The final scene of Roman Polanski's 1974 film Chinatown is the only one actually set in Chinatown. The others take place in downtown offices, fancy clubs, Hollywood houses or Valley groves. But even though the last scene was shot on location, in the real Chinatown, Spring Street has been emptied of life and all you see are the funny, small storefronts that look stylized enough to be on a studio lot. So when artist Ming Wong shot his own Chinatown, he staged the last scene in front of a blank backdrop. "I figured I could not be more fake than the original L.A. Chinatown," says Wong, "so we shot in the black, in the 'unknown,' in the non-place."

For "Making Chinatown," his exhibition at downtown's RedCat art space, Singapore-born, Berlin-based Wong turned the galleries into a fake studio back lot. He made large-format prints of stills and props from Polanski's film, attached them to plywood backboards and rebuilt the sets in 2-D.

Then he filmed in the gallery, playing every main role himself -- Jack Nicholson's detective J.J. Gittes, Faye Dunaway's femme fatale Mrs.

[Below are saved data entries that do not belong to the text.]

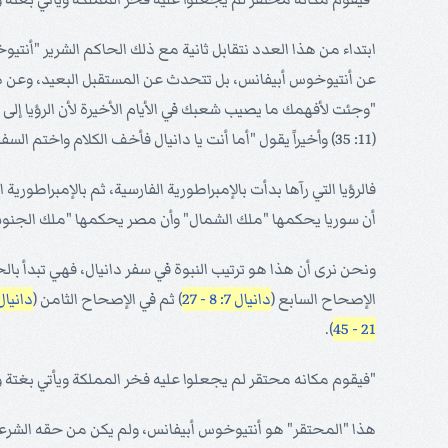
ابتداء من هذا العدد نتقابل ثانية مع ذلك الحاكم الشرير "أنتي
عن أنتيوخوس أبيفانس، بل تتحدث عن المستقبل البعيد، وعن ظهور 
"وجئت لأفهمك ما يصيب شعبك في الأيام الأخيرة لأن الرؤيا إلى أ
(11: 35) وأخيراً يقول "أما أنت يا دانيال فأخف الكلام واختم السفر إلى وقت النهاية. كثيرون يتصفحونه والمعرفة تزداد" (
فالرؤيا التي رآها بدأت بالإمبراطورية الفارسية، ثم بالإمبراطوري
أن سوريا يحكمها "ملك الشمال" وأن مصر يحكمها "ملك الجنوب" و
ونحن نرى أن هذا هو ترتيب النبوة في سفر دانيال، فهي تبدأ بال
الإصحاح السابع (
دانيال 7: 8 - 27
) ثم في الإصحاح الثامن (
دانيال 8: 23 - 
).
21 - 45
"فيقوم مكانه محتقر لم يجعلوا عليه فخر المملكة ويأتي بغتة و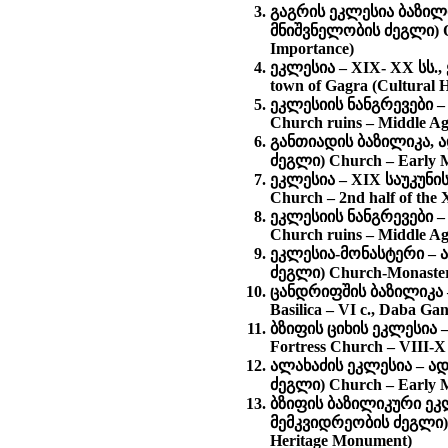
გაგრის ეკლესია ბაზილი
მნიშვნელობის ძეგლი) Old
Importance)
ეკლესია – XIX- XX სს.
town of Gagra (Cultural 
ეკლესიის ნანგრევები –
Church ruins – Middle Ag
განთიადის ბაზილიკა, 
ძეგლი) Church – Early M
ეკლესია – XIX საუკუნი
Church – 2nd half of the
ეკლესიის ნანგრევები –
Church ruins – Middle Age
ეკლესია-მონასტერი – 
ძეგლი) Church-Monastery 
ცანდრიფშის ბაზილიკა –
Basilica – VI c., Daba Ga
ბზიფის ციხის ეკლესია 
Fortress Church – VIII-X
ალახაძის ეკლესია – ა
ძეგლი) Church – Early Mi
ბზიფის ბაზილიკური ეკლ
მემკვიდრეობის ძეგლი) Ru
Heritage Monument)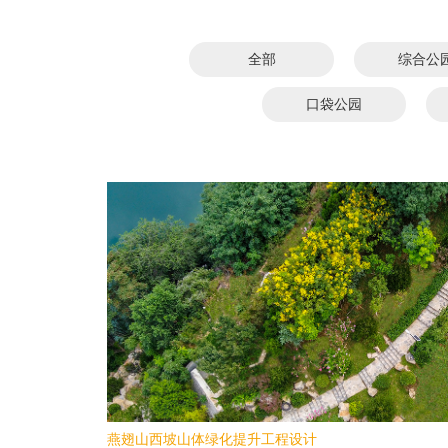
全部
综合公
口袋公园
燕翅山西坡山体绿化提升工程设计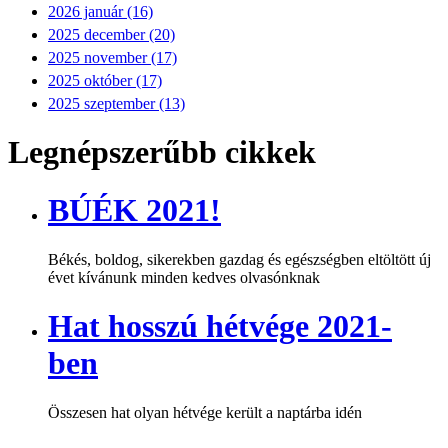
2026 január (16)
2025 december (20)
2025 november (17)
2025 október (17)
2025 szeptember (13)
Legnépszerűbb cikkek
BÚÉK 2021!
Békés, boldog, sikerekben gazdag és egészségben eltöltött új
évet kívánunk minden kedves olvasónknak
Hat hosszú hétvége 2021-
ben
Összesen hat olyan hétvége került a naptárba idén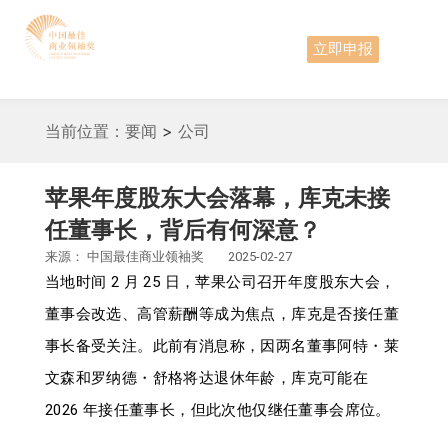
立即申报
当前位置：
要闻
>
公司
苹果年度股东大会落幕，库克未接
任董事长，背后有何深意？
来源：
中国最佳商业领袖奖
2025-02-27
当地时间 2 月 25 日，苹果公司召开年度股东大会，
董事会改选、高管薪酬等成为焦点，库克是否接任董
事长备受关注。此前有消息称，因两名董事阿特・莱
文森和罗纳德・舒格将达退休年龄，库克可能在
2026 年接任董事长，但此次他仅继任董事会席位。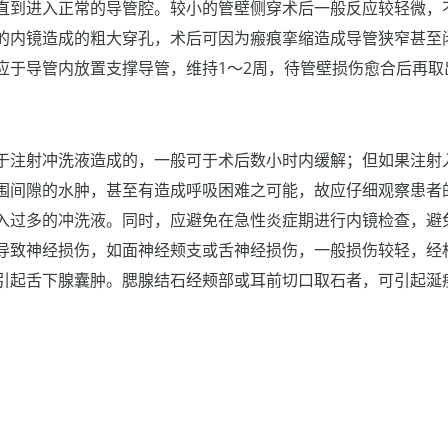
直到进入正常的导管腔。较小的管壁侧穿术后一般反应较轻微，
的内镜造成的粗大穿孔，术后可因为瘢痕挛缩造成导管狭窄甚至
应于导管内放置支撑导管，维持1～2周，待管壁损伤愈合后再取
于注射冲洗液造成的，一般可于术后数小时内缓解；但如果注射
围间隙的水肿，甚至有造成呼吸困难之可能，故应仔细观察患者
入过多的冲洗液。同时，应避免在急性炎症期进行内镜检查，避
导致神经损伤，如面神经颊支或舌神经损伤，一般损伤较轻，经
引起舌下腺囊肿。腮腺结石经颊部或耳前切口取石者，可引起涎
。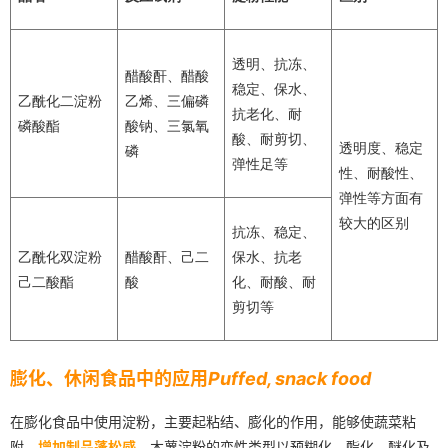
透明、抗冻、
醋酸酐、醋酸
稳定、保水、
乙酰化二淀粉
乙烯、三偏磷
抗老化、耐
磷酸酯
酸钠、三氯氧
酸、耐剪切、
透明度、稳定
磷
弹性足等
性、耐酸性、
弹性等方面有
较大的区别
抗冻、稳定、
乙酰化双淀粉
醋酸酐、己二
保水、抗老
己二酸酯
酸
化、耐酸、耐
剪切等
膨化、休闲食品中的应用
Puffed, snack food
在膨化食品中使用淀粉，主要起粘结、膨化的作用，能够使蔬菜粘
附，
增加制品蓬松感。
木薯淀粉的变性类型以预糊化、酯化、醚化及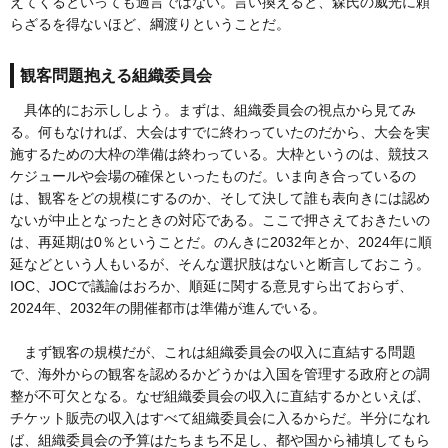
えてくるといっても過言ではない。言い換えると、森氏の威光に頼
らざるを得ないほど、綱渡りということだ。
観客問題抱える組織委員会
具体的にお示ししよう。まずは、組織委員会の視点から見てみ
る。何もなければ、大会はすでに終わっていたのだから、大会を実
施するための大枠の準備は終わっている。大枠というのは、競技ス
ケジュールや会場の確保といったものだ。いま向き合っているの
は、観客をどの規模にするのか、そして決して誰も表向きには認め
ないが中止となったときの対応である。ここで押さえておきたいの
は、再延期は0％ということだ。のんきに2032年とか、2024年に順
延などという人もいるが、そんな選択肢はないと断言しておこう。
IOC、JOCで議論はおろか、順延に関する意見すら出ておらず、
2024年、2032年の開催都市は準備が進んでいる。
まず観客の規模だが、これは組織委員会の収入に直結する問題
で、海外からの観客を認めるかどうかは入国を管理する政府との調
整が不可欠となる。なぜ組織委員会の収入に直結するかといえば、
チケット販売の収入はすべて組織委員会に入るからだ。半分になれ
ば、組織委員会の予算はたちまち不足し、都や国から補填してもら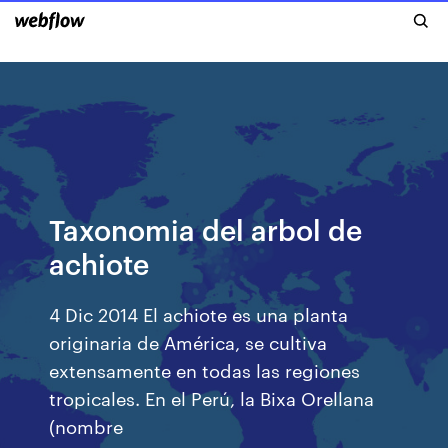
Taxonomia del arbol de
achiote
4 Dic 2014 El achiote es una planta
originaria de América, se cultiva
extensamente en todas las regiones
tropicales. En el Perú, la Bixa Orellana
(nombre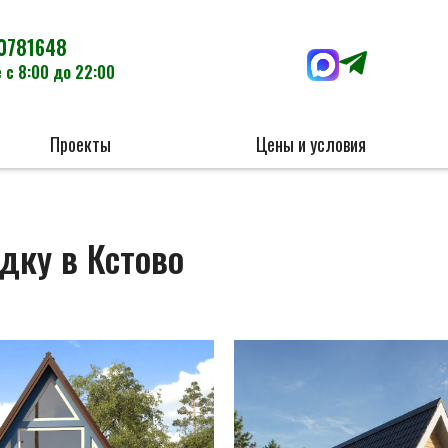
0781648
 с 8:00 до 22:00
Проекты
Цены и условия
дку в Кстово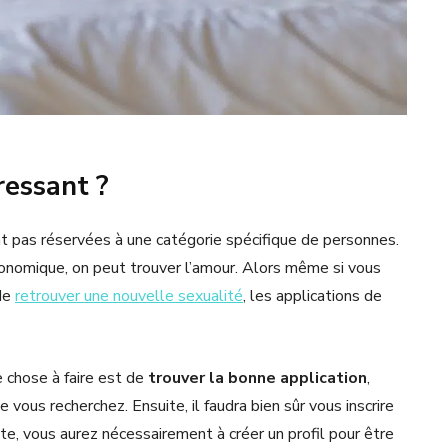
ressant ?
ont pas réservées à une catégorie spécifique de personnes.
économique, on peut trouver l’amour. Alors même si vous
de
retrouver une nouvelle sexualité
, les applications de
 chose à faire est de
trouver la bonne application
,
e vous recherchez. Ensuite, il faudra bien sûr vous inscrire
nte, vous aurez nécessairement à créer un profil pour être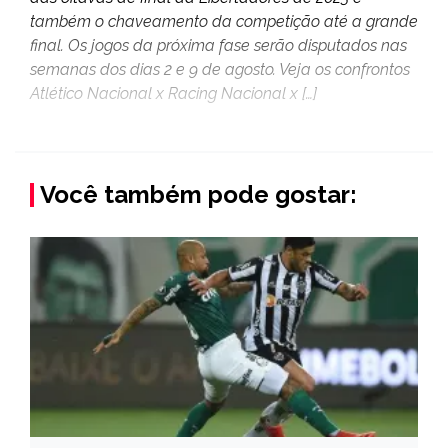
também o chaveamento da competição até a grande
final. Os jogos da próxima fase serão disputados nas
semanas dos dias 2 e 9 de agosto. Veja os confrontos
Atlético Nacional x Racing Nacional x […]
Você também pode gostar: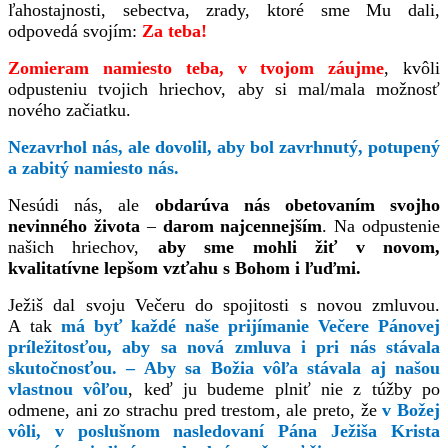
ľahostajnosti, sebectva, zrady, ktoré sme Mu dali,
odpovedá svojím:
Za teba!
Zomieram namiesto teba, v tvojom záujme
, kvôli
odpusteniu tvojich hriechov, aby si mal/mala možnosť
nového začiatku.
Nezavrhol nás, ale dovolil, aby bol zavrhnutý, potupený
a zabitý namiesto nás.
Nesúdi nás, ale
obdarúva nás obetovaním svojho
nevinného života
–
darom najcennejším
. Na odpustenie
našich hriechov,
aby sme mohli žiť v novom,
kvalitatívne lepšom vzťahu s Bohom i ľuďmi.
Ježiš dal svoju Večeru do spojitosti s novou zmluvou.
A tak
má byť
každé naše prijímanie Večere Pánovej
príležitosťou, aby sa nová zmluva i pri nás stávala
skutočnosťou. – Aby sa Božia vôľa stávala aj našou
vlastnou vôľou
, keď ju budeme plniť nie z túžby po
odmene, ani zo strachu pred trestom, ale preto, že
v Božej
vôli, v poslušnom nasledovaní Pána Ježiša Krista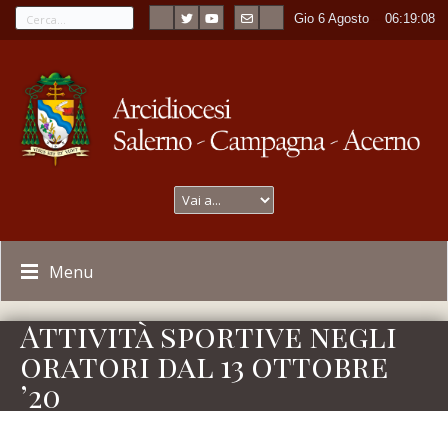
Gio 6 Agosto
----
06:19:08
Menu
Attività sportive negli
oratori dal 13 ottobre
’20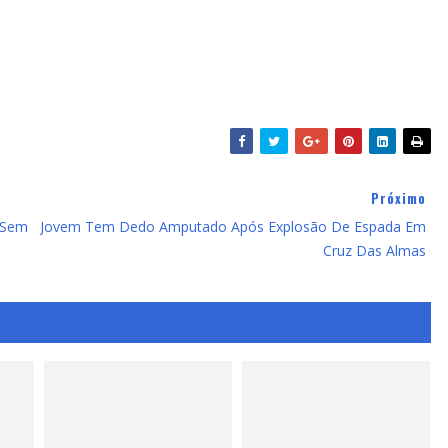
Próximo
 Sem
Jovem Tem Dedo Amputado Após Explosão De Espada Em
Cruz Das Almas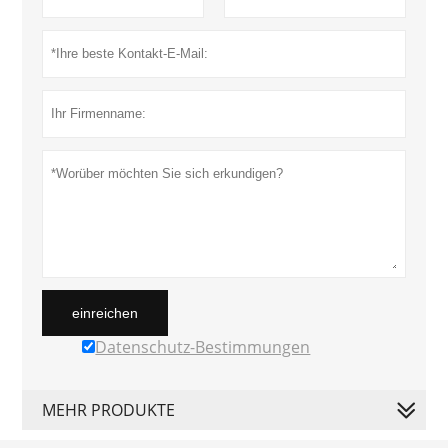
einreichen
Datenschutz-Bestimmungen
MEHR PRODUKTE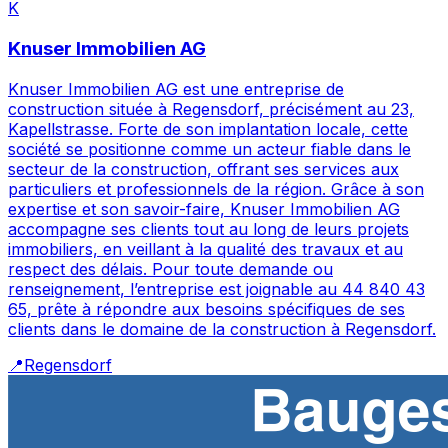
K
Knuser Immobilien AG
Knuser Immobilien AG est une entreprise de
construction située à Regensdorf, précisément au 23,
Kapellstrasse. Forte de son implantation locale, cette
société se positionne comme un acteur fiable dans le
secteur de la construction, offrant ses services aux
particuliers et professionnels de la région. Grâce à son
expertise et son savoir-faire, Knuser Immobilien AG
accompagne ses clients tout au long de leurs projets
immobiliers, en veillant à la qualité des travaux et au
respect des délais. Pour toute demande ou
renseignement, l’entreprise est joignable au 44 840 43
65, prête à répondre aux besoins spécifiques de ses
clients dans le domaine de la construction à Regensdorf.
📍
Regensdorf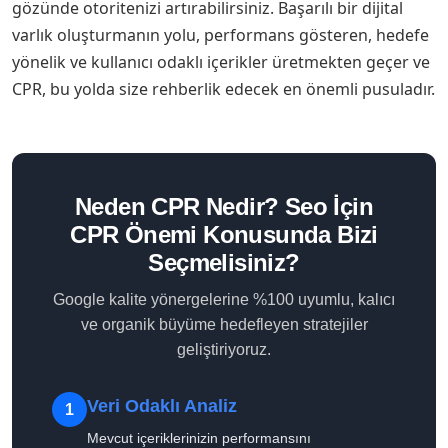
gözünde otoritenizi artırabilirsiniz. Başarılı bir dijital
varlık oluşturmanın yolu, performans gösteren, hedefe
yönelik ve kullanıcı odaklı içerikler üretmekten geçer ve
CPR, bu yolda size rehberlik edecek en önemli pusuladır.
Neden CPR Nedir? Seo İçin
CPR Önemi Konusunda Bizi
Seçmelisiniz?
Google kalite yönergelerine %100 uyumlu, kalıcı
ve organik büyüme hedefleyen stratejiler
geliştiriyoruz.
Veri Odaklı Analiz
1
Mevcut içeriklerinizin performansını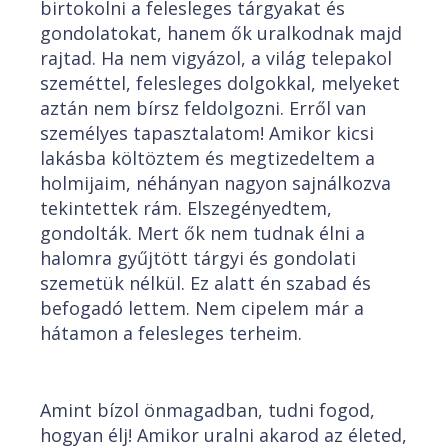
birtokolni a felesleges tárgyakat és
gondolatokat, hanem ők uralkodnak majd
rajtad. Ha nem vigyázol, a világ telepakol
szeméttel, felesleges dolgokkal, melyeket
aztán nem bírsz feldolgozni. Erről van
személyes tapasztalatom! Amikor kicsi
lakásba költöztem és megtizedeltem a
holmijaim, néhányan nagyon sajnálkozva
tekintettek rám. Elszegényedtem,
gondolták. Mert ők nem tudnak élni a
halomra gyűjtött tárgyi és gondolati
szemetük nélkül. Ez alatt én szabad és
befogadó lettem. Nem cipelem már a
hátamon a felesleges terheim.
Amint bízol önmagadban, tudni fogod,
hogyan élj! Amikor uralni akarod az életed,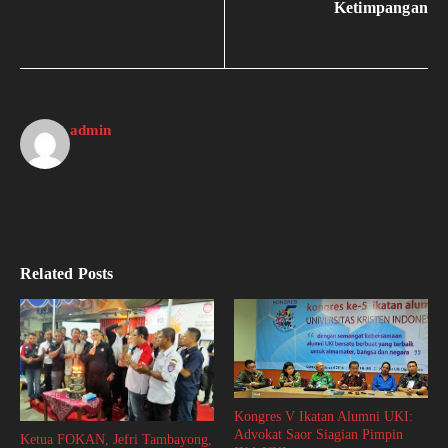
Ketimpangan
admin
Related Posts
Kongres V Ikatan Alumni UKI:
Advokat Saor Siagian Pimpin
Ketua FOKAN, Jefri Tambayong,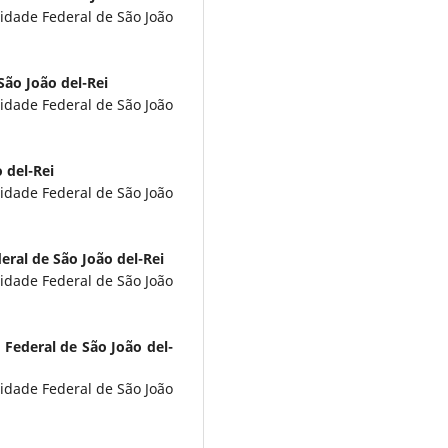
idade Federal de São João
São João del-Rei
idade Federal de São João
 del-Rei
idade Federal de São João
eral de São João del-Rei
idade Federal de São João
 Federal de São João del-
idade Federal de São João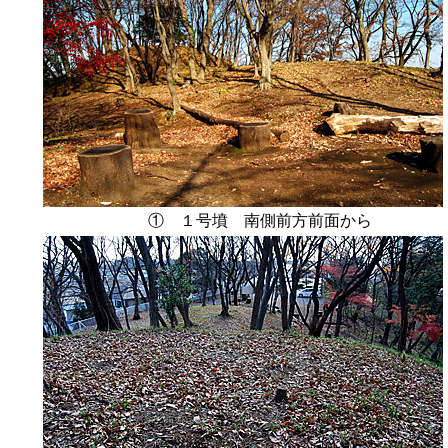
① １号墳 南側前方前面から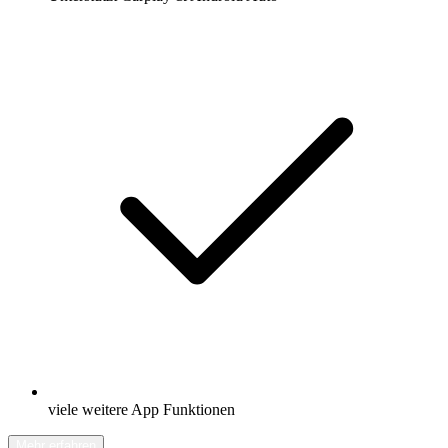
viele weitere App Funktionen
Mehr erfahren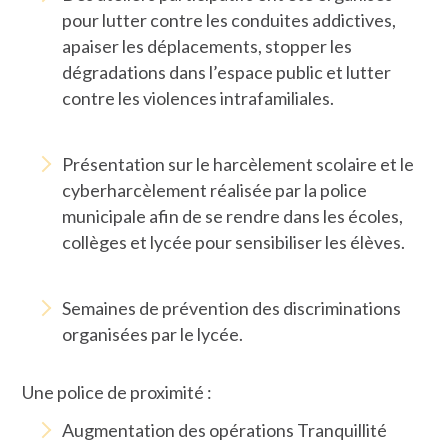
pour lutter contre les conduites addictives,
apaiser les déplacements, stopper les
dégradations dans l’espace public et lutter
contre les violences intrafamiliales.
Présentation sur le harcèlement scolaire et le
cyberharcèlement réalisée par la police
municipale afin de se rendre dans les écoles,
collèges et lycée pour sensibiliser les élèves.
Semaines de prévention des discriminations
organisées par le lycée.
Une police de proximité :
Augmentation des opérations Tranquillité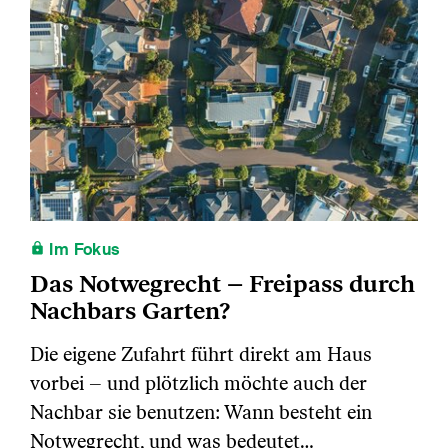
Im Fokus
Das Notwegrecht – Freipass durch
Nachbars Garten?
Die eigene Zufahrt führt direkt am Haus
vorbei – und plötzlich möchte auch der
Nachbar sie benutzen: Wann besteht ein
Notwegrecht, und was bedeutet…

Mulwray, Mrs. Mulwray's daughter Katherine and her billionaire father Noah, all connected by blood, sex or both. This means sometimes he's in bed with a blond-wigged version of himself, sometimes he's arguing with himself or slapping himself across the face. "The figures reflect themselves like in a hall of mirrors," says Wong, who's of Chinese descent, "and their being 'Chinese' whilst there are all these references to the 'mysterious' Chinatown further adds to the complexity. ... Sometimes, you can't tell what's going on."